Go through the data and copy each line where the word "envelope" shows up.

Source records:

-=-=-=-=-

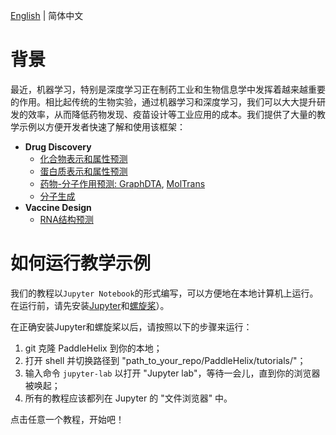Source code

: [English](README.md) | 简体中文

# 背景

最近，机器学习，特别是深度学习正在制药工业和生物信息学中发挥着越来越重要的作用。相比起传统的生物实验，通过机器学习和深度学习，我们可以大大提升研发的效率，从而降低药物发现、疫苗设计等工业应用的成本。我们提供了大量的教学示例以方便开发者快速了解和使用该框架：
* **Drug Discovery**
  - [化合物表示和属性预测](./compound_property_prediction_tutorial_cn.ipynb)
  - [蛋白质表示和属性预测](./protein_pretrain_and_property_prediction_tutorial_cn.ipynb)
  - [药物-分子作用预测: GraphDTA](./drug_target_interaction_graphdta_tutorial_cn.ipynb), [MolTrans](./drug_target_interaction_moltrans_tutorial_cn.ipynb)
  - [分子生成](./molecular_generation_tutorial_cn.ipynb)
* **Vaccine Design**
  - [RNA结构预测](./linearrna_tutorial_cn.ipynb)

# 如何运行教学示例
我们的教程以`Jupyter Notebook`的形式编写，可以方便地在本地计算机上运行。在运行前，请先安装[Jupyter](https://jupyter.org/install)和[螺旋桨](../installation_guide_cn.md)）。

在正确安装Jupyter和螺旋桨以后，请按照以下的步骤来运行：
1. git 克隆 PaddleHelix 到你的本地；
2. 打开 shell 并切换路径到 "path_to_your_repo/PaddleHelix/tutorials/"；
3. 输入命令 `jupyter-lab` 以打开 "Jupyter lab"，等待一会儿，直到你的浏览器被唤起；
4. 所有的教程应该都列在 Jupyter 的 "文件浏览器" 中。

点击任意一个教程，开始吧！
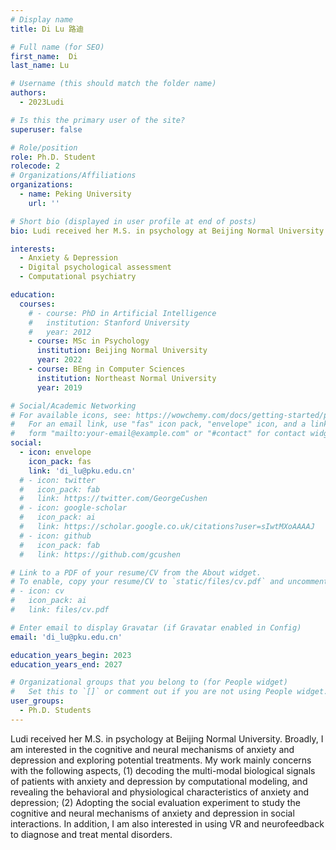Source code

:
 ```yaml
---
# Display name
title: Di Lu 路迪

# Full name (for SEO)
first_name:  Di
last_name: Lu

# Username (this should match the folder name)
authors:
  - 2023Ludi

# Is this the primary user of the site?
superuser: false

# Role/position
role: Ph.D. Student
rolecode: 2
# Organizations/Affiliations
organizations:
  - name: Peking University
    url: ''

# Short bio (displayed in user profile at end of posts)
bio: Ludi received her M.S. in psychology at Beijing Normal University. Broadly, I am interested in the cognitive and neural mechanisms of anxiety and depression and exploring potential treatments. My work mainly concerns with the following aspects, (1) decoding the multi-modal biological signals of patients with anxiety and depression by computational modeling, and revealing the behavioral and physiological characteristics of anxiety and depression; (2) Adopting the social evaluation experiment to study the cognitive and neural mechanisms of anxiety and depression in social interactions. In addition, I am also interested in using VR and neurofeedback to diagnose and treat mental disorders.

interests:
  - Anxiety & Depression
  - Digital psychological assessment
  - Computational psychiatry

education:
  courses:
    # - course: PhD in Artificial Intelligence
    #   institution: Stanford University
    #   year: 2012
    - course: MSc in Psychology
      institution: Beijing Normal University
      year: 2022
    - course: BEng in Computer Sciences
      institution: Northeast Normal University
      year: 2019

# Social/Academic Networking
# For available icons, see: https://wowchemy.com/docs/getting-started/page-builder/#icons
#   For an email link, use "fas" icon pack, "envelope" icon, and a link in the
#   form "mailto:your-email@example.com" or "#contact" for contact widget.
social:
  - icon: envelope
    icon_pack: fas
    link: 'di_lu@pku.edu.cn'
  # - icon: twitter
  #   icon_pack: fab
  #   link: https://twitter.com/GeorgeCushen
  # - icon: google-scholar
  #   icon_pack: ai
  #   link: https://scholar.google.co.uk/citations?user=sIwtMXoAAAAJ
  # - icon: github
  #   icon_pack: fab
  #   link: https://github.com/gcushen

# Link to a PDF of your resume/CV from the About widget.
# To enable, copy your resume/CV to `static/files/cv.pdf` and uncomment the lines below.
# - icon: cv
#   icon_pack: ai
#   link: files/cv.pdf

# Enter email to display Gravatar (if Gravatar enabled in Config)
email: 'di_lu@pku.edu.cn'

education_years_begin: 2023
education_years_end: 2027

# Organizational groups that you belong to (for People widget)
#   Set this to `[]` or comment out if you are not using People widget.
user_groups:
  - Ph.D. Students
---
```


Ludi received her M.S. in psychology at Beijing Normal University. Broadly, I am interested in the cognitive and neural mechanisms of anxiety and depression and exploring potential treatments. My work mainly concerns with the following aspects, (1) decoding the multi-modal biological signals of patients with anxiety and depression by computational modeling, and revealing the behavioral and physiological characteristics of anxiety and depression; (2) Adopting the social evaluation experiment to study the cognitive and neural mechanisms of anxiety and depression in social interactions. In addition, I am also interested in using VR and neurofeedback to diagnose and treat mental disorders.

-=-=-=-=-

SOLVED EXERCISE:
#   For an email link, use "fas" icon pack, "envelope" icon, and a link in the
  - icon: envelope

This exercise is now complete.